Apesar das aparências, os superiores da Sociedade não se retrataram de sua nova idéia a respeito do papel da Tradição na Igreja e em particular do relacionamento com a igreja conciliar. Além disso, eles estão longe de assumir qualquer responsabilidade pessoal pela crise interna causada por suas ações imprudentes.
Vale a pena observar atentamente dois aspectos dessa crise interna para não subestimar os efeitos negativos que continuam se produzindo na Sociedade e nas fileiras da Tradição.
O primeiro aspecto se refere ao papel principal da Sociedade na resistência à igreja conciliar e na preservação da Tradição Católica. Se a Sociedade fracassar, o último bastião da Tradição cairá.
O segundo aspecto se refere à grave mudança feita por Menzingen quanto ao principal papel da Sociedade na vanguarda da resposta a essa crise da Igreja: esse novo papel está claramente em oposição ao que foi dado pelo Arcebispo Lefebvre.
Contudo, essa mudança é muito sutil e pode passar despercebida por alguns, porque enquanto afirmam que não querem desistir do combate doutrinal, esses superiores fazem do reconhecimento canônico a prioridade essencial da Sociedade. Alguns aspectos doutrinais ainda estão em sua agenda, mas foram colocados em segundo plano. Assim, tudo deve ser “redefinido” de acordo com essa nova prioridade.
Essa mudança revela neles o mesmo legalismo que afligiu todas as comunidades tradicionais que fizeram acordo com Roma desde 1988. Tal como elas, eles se sentem “culpados” porque foram “excluídos” pela igreja oficial e sonham em se “reconciliar” a todo custo.

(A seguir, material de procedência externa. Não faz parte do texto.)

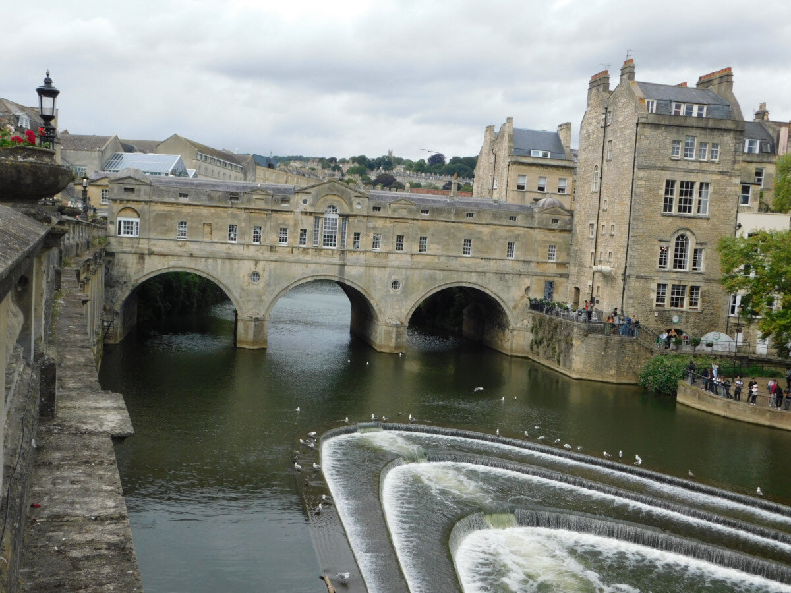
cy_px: 296
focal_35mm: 36
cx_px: 396
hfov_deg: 51.4
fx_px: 823
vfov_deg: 39.7
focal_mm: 6.3
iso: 125
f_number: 3.5
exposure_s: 1/1000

Conhecemos a “hermenêutica da continuidade” de Bento XVI, pela qual ele concebeu uma nova interpretação da tradição que integraria a igreja conciliar na Tradição da Igreja.
As autoridades de Menzingen, para justificar sua mudança de posição, também conceberam uma nova “hermenêutica” ou “reinterpretação” do principal papel da Sociedade, pelo qual eles querem integrar sua tradição à igreja conciliar.

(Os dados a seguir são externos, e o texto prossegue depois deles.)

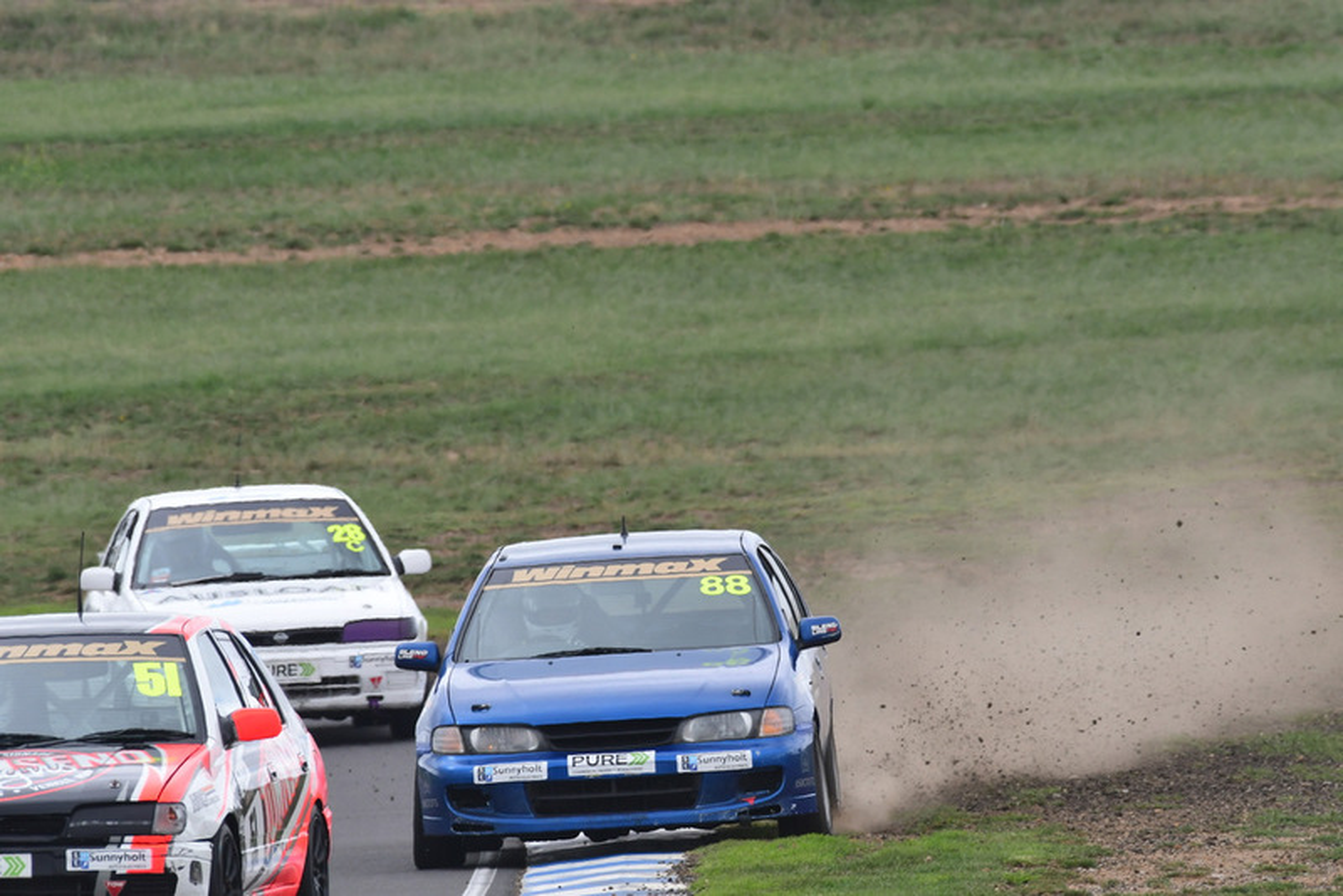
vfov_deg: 2.0
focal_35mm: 690
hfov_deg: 3.0
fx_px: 25749
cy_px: 448
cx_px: 672
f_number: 10
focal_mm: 460
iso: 500
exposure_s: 1/640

Essa “hermenêutica” exige que as autoridades da SSPX realizem um “repensamento” distorcido do que o Arcebispo Lefebvre entendia como sendo a prioridade da Sociedade; por exemplo, eles apenas citam palavras que ele disse antes da ruptura com Roma em 1988, ou suas palavras mais conciliadoras a respeito das autoridades oficiais da Igreja.
Assim, o que antes era vigorosamente rejeitado na igreja conciliar é agora “repensado” com vista a aceitar, se não totalmente, ao menos “parcialmente” ou “sob certas condições”, idéias conciliares.

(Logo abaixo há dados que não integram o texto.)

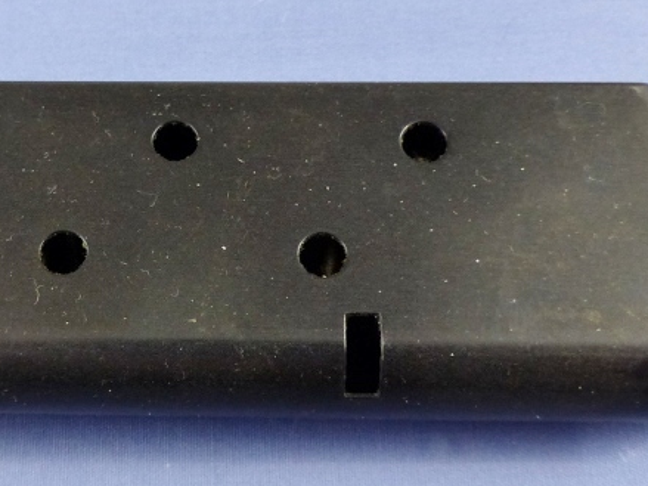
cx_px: 170
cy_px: 244
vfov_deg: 25.6
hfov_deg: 33.2
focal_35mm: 57
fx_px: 1067
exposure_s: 1/60
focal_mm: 4.5
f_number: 2.8
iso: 250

Deve-se notar que as autoridades da Sociedade traem essa nova atitude mais pelo que elas não dizem em relação às autoridades conciliares, por omissão, do que pelo discurso direto.
Com exceção de algumas frases mais firmes aqui e ali (para tranqüilizar os “mais duros” entre nós), podemos ver uma atitude “positiva” de longa duração voltada para os ensinamentos e as ações das autoridades conciliares, em particular de Bento XVI.
Um recente exemplo dessa “suavização” é certamente o boicote por Menzingen de alguns livros considerados “muito duros”, livros escritos pelo Bispo Tissier e pelo Pe. Calderón sobre a igreja conciliar. Outro exemplo seria o recente Simpósio realizado pela The Angelus, no Distrito dos Estados Unidos, que escolheu como tema deste ano “O Papado” quando estamos comemorando o 50° aniversário da abertura desastrosa do Vaticano II!
Alguns podem então pensar, qual o propósito e com que direito essa nova direção na Sociedade deve ser denunciada?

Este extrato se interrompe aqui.